BRIEF: Retype the lines from the line containing "Image width covers 71.5°." through the line containing "5. black conference", both included, keeping every character unchanged.

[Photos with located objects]
□ □ □ □
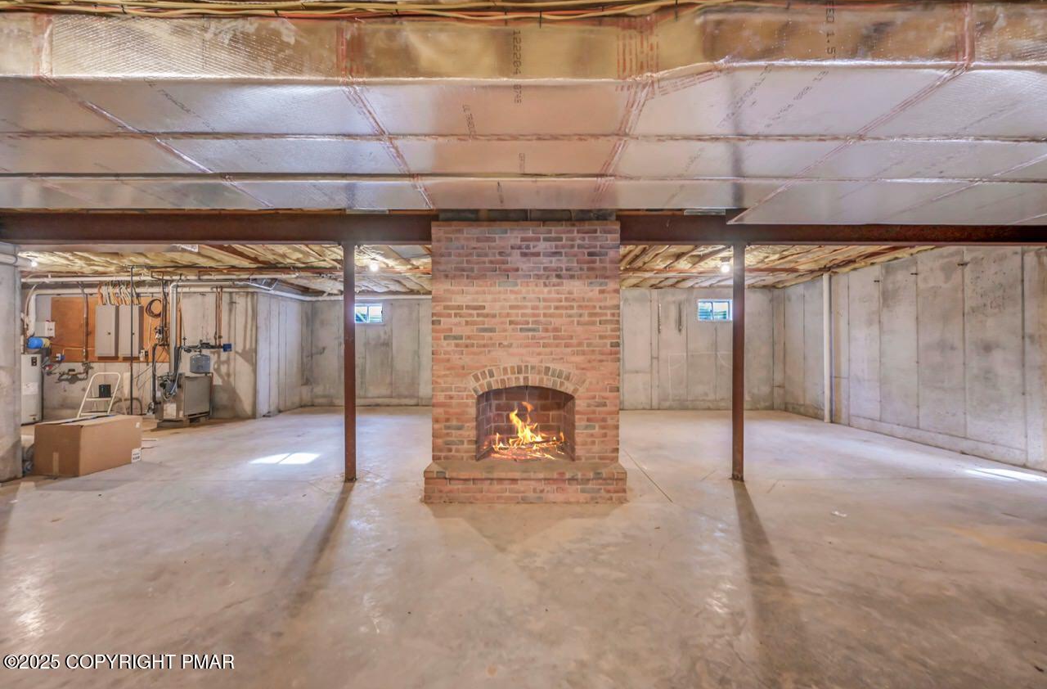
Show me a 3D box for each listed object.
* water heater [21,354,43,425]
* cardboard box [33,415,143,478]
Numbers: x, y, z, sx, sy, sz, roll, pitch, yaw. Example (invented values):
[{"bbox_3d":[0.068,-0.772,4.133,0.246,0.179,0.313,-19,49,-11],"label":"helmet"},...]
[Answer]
[{"bbox_3d":[-8.690,0.775,7.000,0.530,1.180,0.530,0,0,6],"label":"water heater"},{"bbox_3d":[-4.755,1.090,4.470,0.580,0.510,0.600,0,0,7],"label":"cardboard box"}]

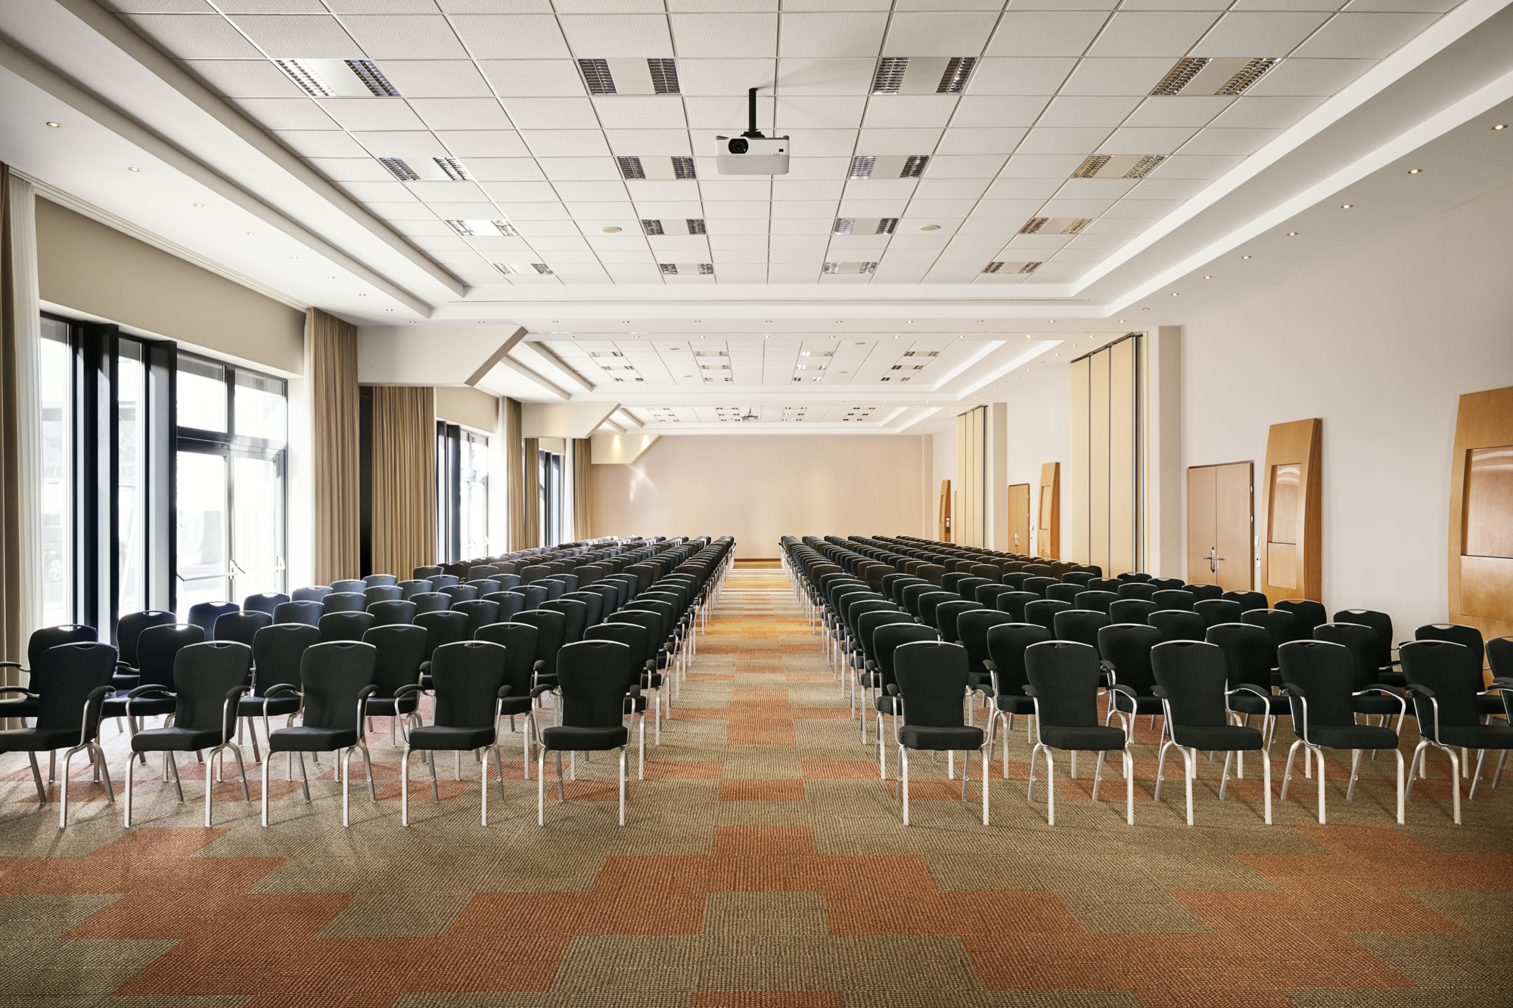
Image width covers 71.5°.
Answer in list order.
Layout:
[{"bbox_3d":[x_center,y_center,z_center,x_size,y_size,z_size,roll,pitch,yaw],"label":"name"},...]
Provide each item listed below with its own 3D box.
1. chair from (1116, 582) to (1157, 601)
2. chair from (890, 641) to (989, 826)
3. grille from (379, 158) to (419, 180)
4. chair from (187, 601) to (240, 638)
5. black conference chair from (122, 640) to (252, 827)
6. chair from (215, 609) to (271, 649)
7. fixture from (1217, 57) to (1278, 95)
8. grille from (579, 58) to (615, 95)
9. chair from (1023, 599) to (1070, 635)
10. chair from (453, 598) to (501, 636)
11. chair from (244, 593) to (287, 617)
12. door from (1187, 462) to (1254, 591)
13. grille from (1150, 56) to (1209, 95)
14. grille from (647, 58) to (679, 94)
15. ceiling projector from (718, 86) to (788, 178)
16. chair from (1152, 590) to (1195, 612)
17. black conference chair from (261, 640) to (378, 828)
[{"bbox_3d":[3.934,1.267,10.553,0.580,0.913,0.585,0,0,0],"label":"chair"},{"bbox_3d":[1.009,1.246,5.812,0.580,0.913,0.585,0,0,0],"label":"chair"},{"bbox_3d":[-2.844,-2.693,8.421,0.170,0.050,0.542,0,0,0],"label":"grille"},{"bbox_3d":[-4.608,1.303,8.838,0.580,0.925,0.570,0,0,0],"label":"chair"},{"bbox_3d":[-3.150,1.272,5.897,0.580,0.925,0.570,0,0,0],"label":"black conference chair"},{"bbox_3d":[-3.921,1.268,7.735,0.575,0.923,0.570,0,-1,0],"label":"chair"},{"bbox_3d":[3.192,-2.798,6.850,0.150,0.060,0.590,0,-1,0],"label":"fixture"},{"bbox_3d":[-1.045,-2.817,6.933,0.156,0.050,0.560,0,0,0],"label":"grille"},{"bbox_3d":[2.512,1.271,8.803,0.580,0.925,0.570,0,0,0],"label":"chair"},{"bbox_3d":[-2.401,1.277,8.671,0.575,0.923,0.570,0,-1,0],"label":"chair"},{"bbox_3d":[-4.590,1.285,9.604,0.575,0.923,0.570,0,-1,0],"label":"chair"},{"bbox_3d":[5.932,0.621,13.474,0.100,2.275,1.924,0,0,0],"label":"door"},{"bbox_3d":[2.751,-2.771,6.824,0.175,0.040,0.600,0,-1,0],"label":"grille"},{"bbox_3d":[-0.603,-2.818,6.933,0.168,0.050,0.560,0,0,0],"label":"grille"},{"bbox_3d":[-0.029,-2.449,6.846,0.464,0.494,0.375,0,0,0],"label":"ceiling projector"},{"bbox_3d":[3.925,1.285,9.590,0.575,0.923,0.570,0,-1,0],"label":"chair"},{"bbox_3d":[-2.415,1.268,5.891,0.580,0.925,0.570,0,0,0],"label":"black conference chair"}]

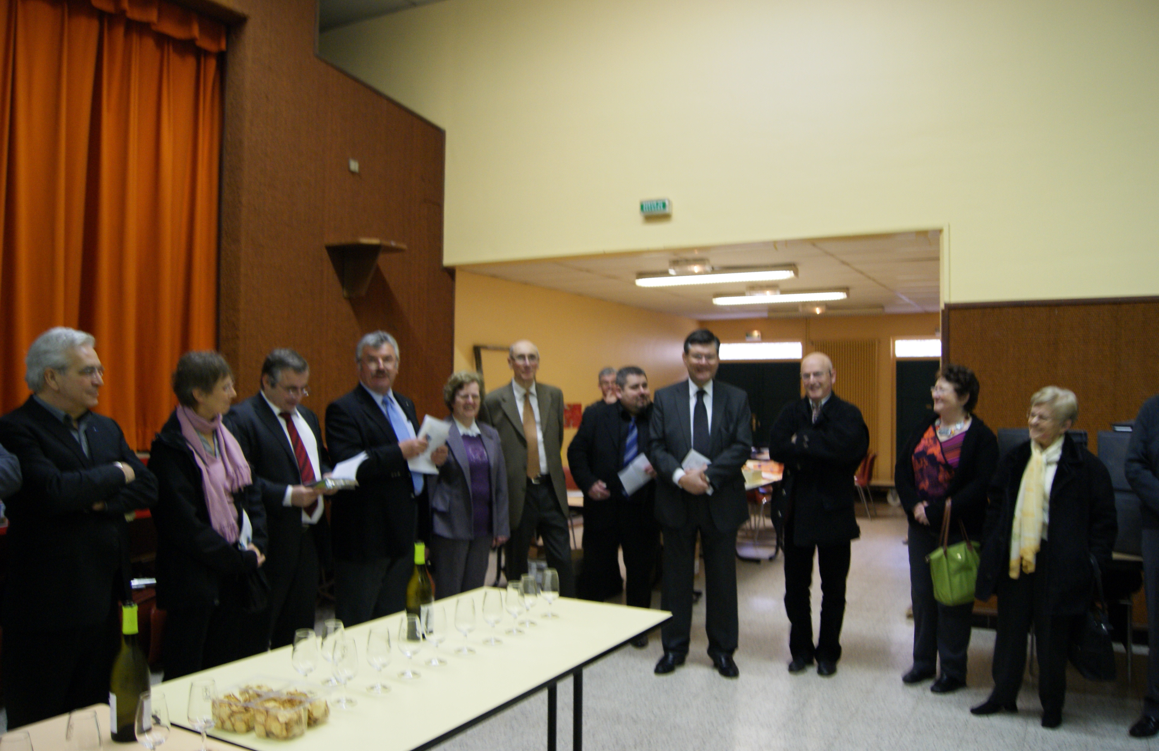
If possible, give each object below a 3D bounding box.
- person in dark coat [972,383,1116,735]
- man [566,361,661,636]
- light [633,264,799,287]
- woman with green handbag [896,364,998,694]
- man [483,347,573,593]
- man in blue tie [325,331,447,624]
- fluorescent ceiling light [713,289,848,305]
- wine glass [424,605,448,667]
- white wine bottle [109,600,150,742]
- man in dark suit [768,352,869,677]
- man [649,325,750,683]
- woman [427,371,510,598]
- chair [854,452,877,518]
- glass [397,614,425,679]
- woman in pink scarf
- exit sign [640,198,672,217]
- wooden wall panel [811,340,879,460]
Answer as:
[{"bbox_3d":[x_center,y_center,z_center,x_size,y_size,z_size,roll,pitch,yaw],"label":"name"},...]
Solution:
[{"bbox_3d":[2.196,0.834,4.149,0.560,1.538,0.400,-1,-3,43],"label":"person in dark coat"},{"bbox_3d":[0.246,0.783,5.320,0.570,1.680,0.400,2,-2,-19],"label":"man"},{"bbox_3d":[1.252,-0.934,8.212,1.570,0.110,0.170,0,-2,30],"label":"light"},{"bbox_3d":[2.001,0.794,4.730,0.520,1.690,0.400,0,-2,43],"label":"woman with green handbag"},{"bbox_3d":[-0.277,0.703,4.720,0.520,1.790,0.350,1,-2,-10],"label":"man"},{"bbox_3d":[-0.950,0.680,4.142,0.400,1.779,0.510,-1,-3,40],"label":"man in blue tie"},{"bbox_3d":[2.235,-0.875,9.803,1.570,0.110,0.170,0,-2,30],"label":"fluorescent ceiling light"},{"bbox_3d":[-0.399,0.722,2.428,0.066,0.155,0.066,1,-2,0],"label":"wine glass"},{"bbox_3d":[-0.968,0.636,1.882,0.079,0.293,0.079,1,-2,0],"label":"white wine bottle"},{"bbox_3d":[1.343,0.746,4.880,0.550,1.770,0.400,0,-2,27],"label":"man in dark suit"},{"bbox_3d":[0.674,0.679,4.853,0.560,1.869,0.360,0,-2,8],"label":"man"},{"bbox_3d":[-0.572,0.784,4.490,0.450,1.606,0.300,2,-2,-27],"label":"woman"},{"bbox_3d":[3.637,1.439,11.465,0.520,0.810,0.500,0,-2,30],"label":"chair"},{"bbox_3d":[-0.446,0.717,2.311,0.066,0.155,0.066,1,-2,0],"label":"glass"},{"bbox_3d":[-1.409,0.721,3.290,0.380,1.623,0.460,-1,-3,32],"label":"woman in pink scarf"},{"bbox_3d":[0.593,-1.298,6.760,0.232,0.106,0.055,0,-2,24],"label":"exit sign"},{"bbox_3d":[3.704,0.459,12.384,0.970,1.980,0.090,0,-2,30],"label":"wooden wall panel"}]

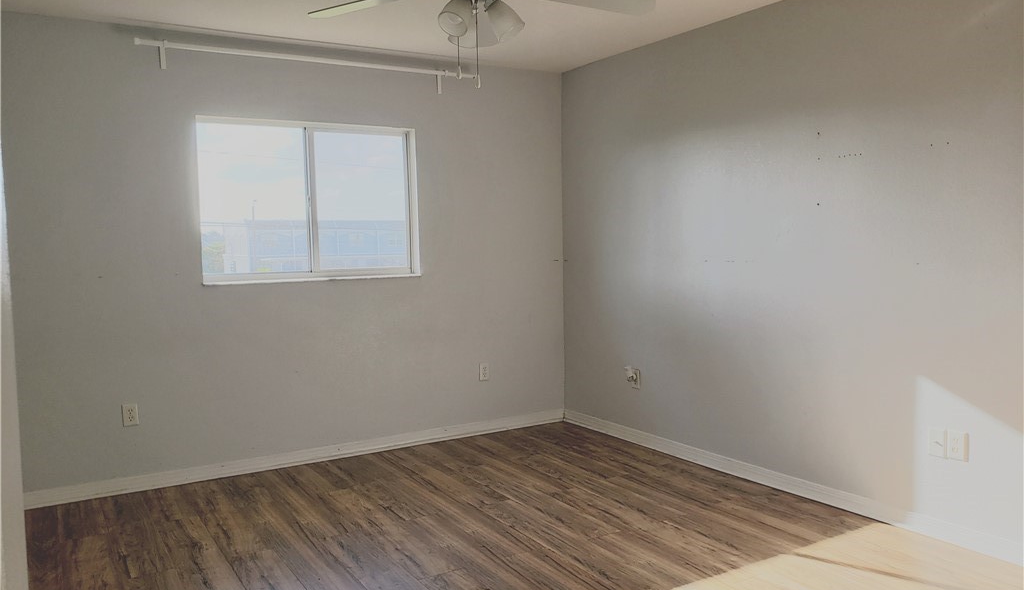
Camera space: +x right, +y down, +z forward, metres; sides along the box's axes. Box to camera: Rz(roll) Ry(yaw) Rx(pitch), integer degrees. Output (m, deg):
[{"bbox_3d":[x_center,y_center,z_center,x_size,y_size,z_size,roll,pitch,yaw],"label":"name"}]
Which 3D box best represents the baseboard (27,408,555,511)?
[{"bbox_3d":[-1.052,0.935,4.587,3.305,0.085,0.016,-4,5,-30],"label":"baseboard"}]

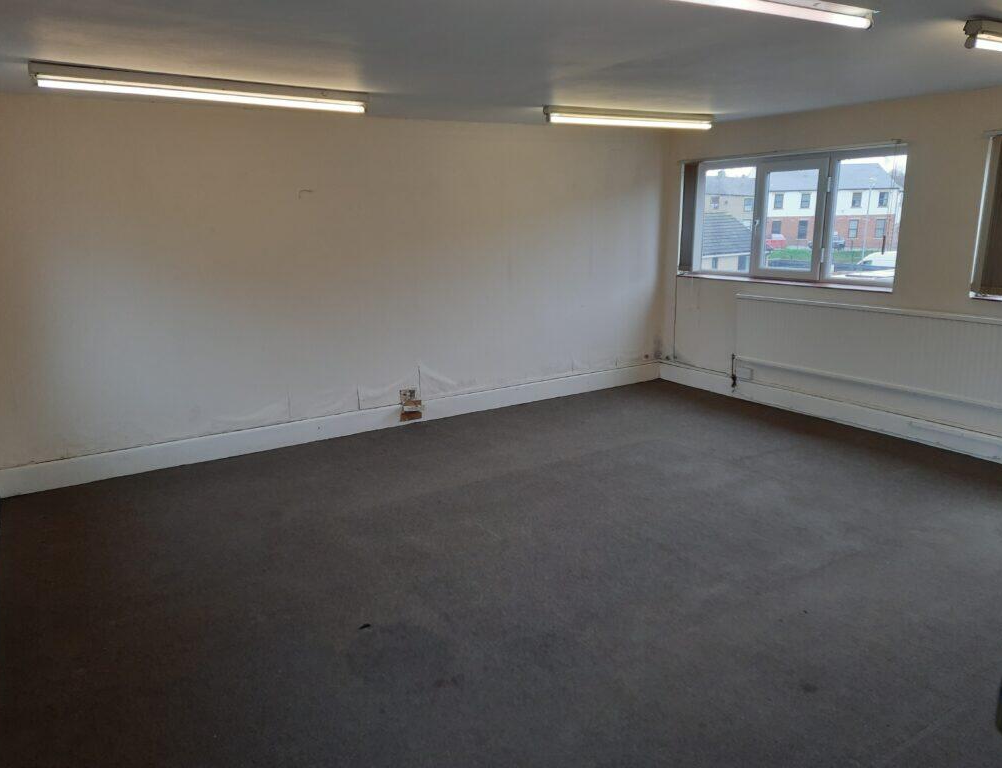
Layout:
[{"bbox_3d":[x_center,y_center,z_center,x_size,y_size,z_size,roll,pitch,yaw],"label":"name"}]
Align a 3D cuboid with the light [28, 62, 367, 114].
[{"bbox_3d":[-1.393,-1.452,3.517,1.555,0.100,0.060,-9,16,-33],"label":"light"}]

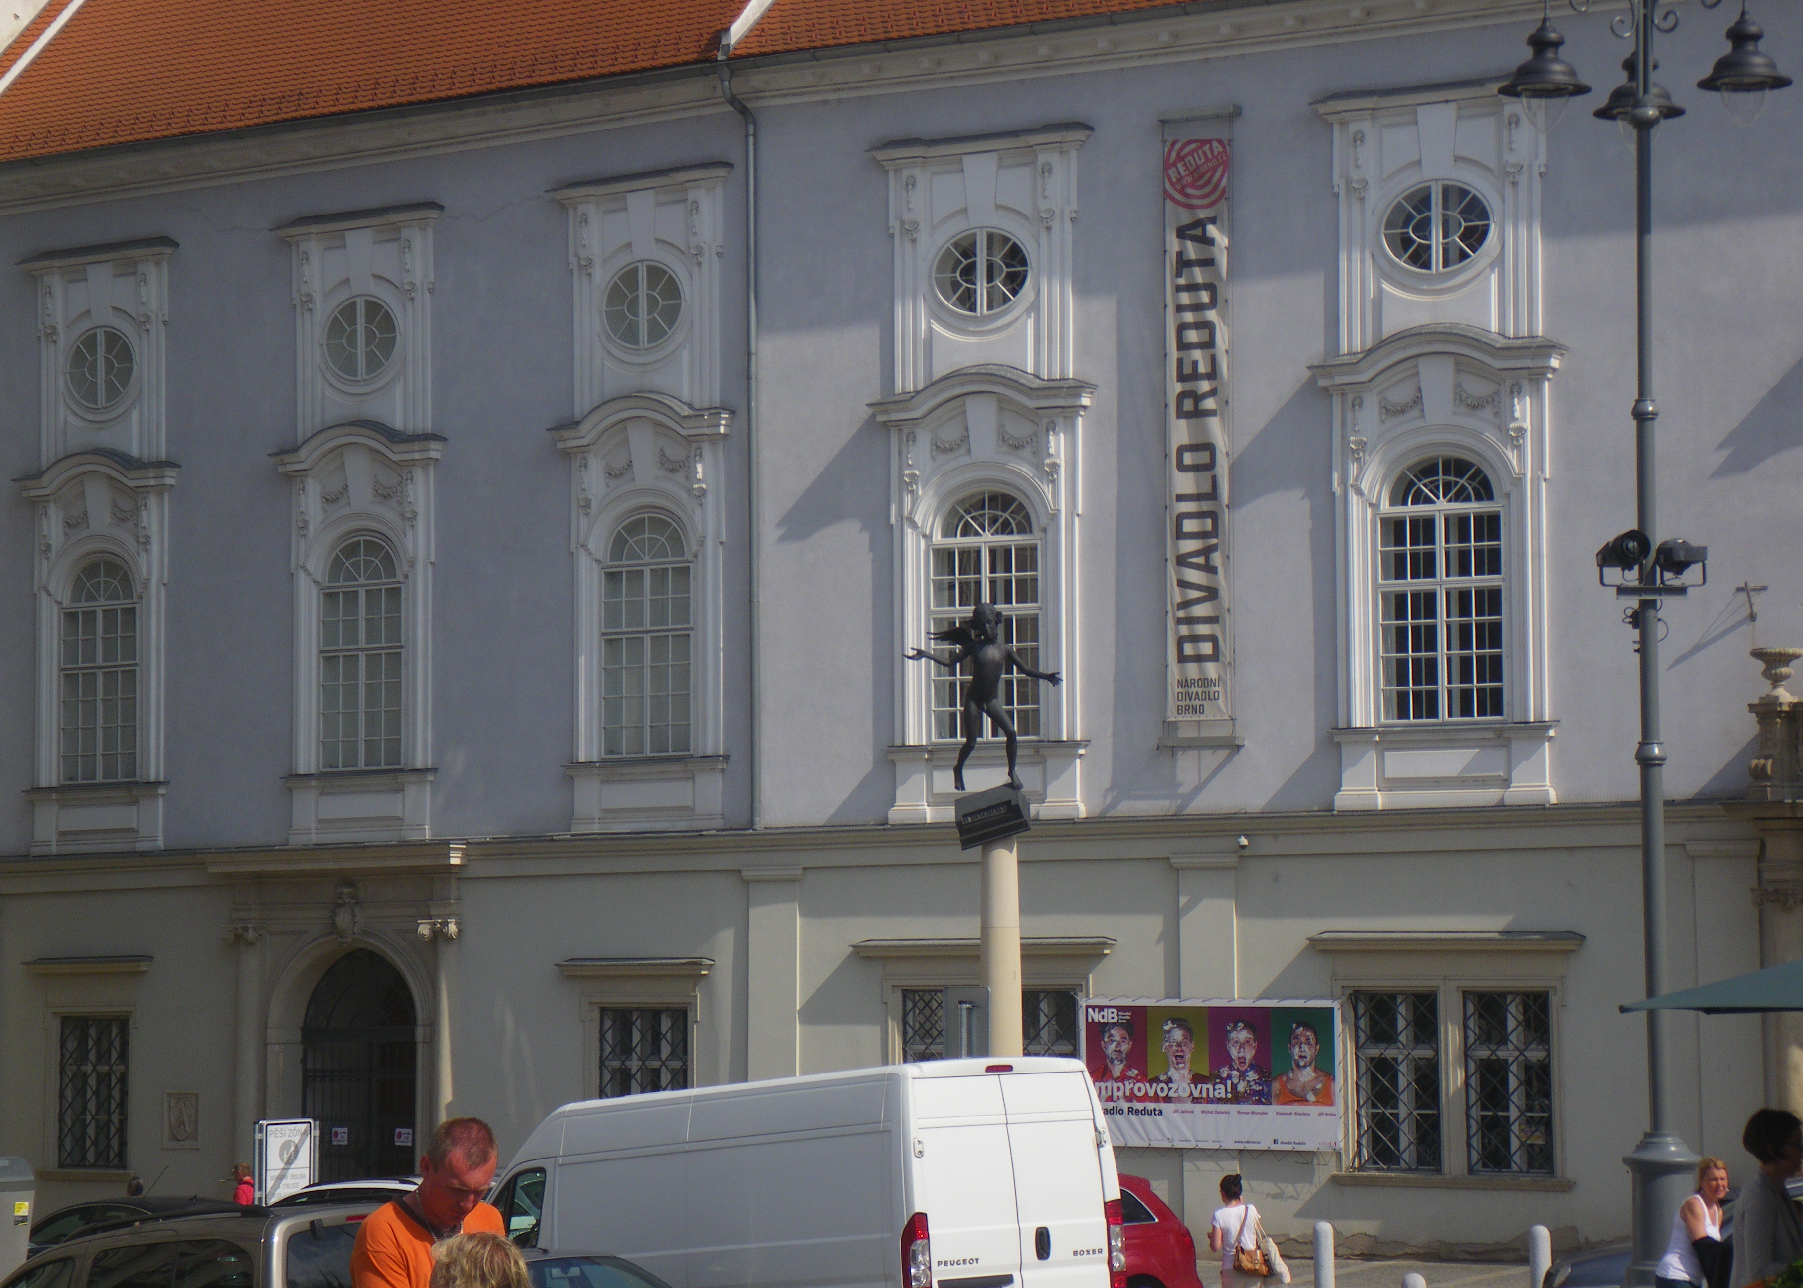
□ □ □ □
RESULT OF THE TASK:
Image width covers 71.5°.
Answer in list order.
Layout:
[{"bbox_3d":[x_center,y_center,z_center,x_size,y_size,z_size,roll,pitch,yaw],"label":"name"},...]
Provide each item listed below with its own 3D box.
1. chair from (1116, 582) to (1157, 601)
2. chair from (890, 641) to (989, 826)
3. grille from (379, 158) to (419, 180)
4. chair from (187, 601) to (240, 638)
5. black conference chair from (122, 640) to (252, 827)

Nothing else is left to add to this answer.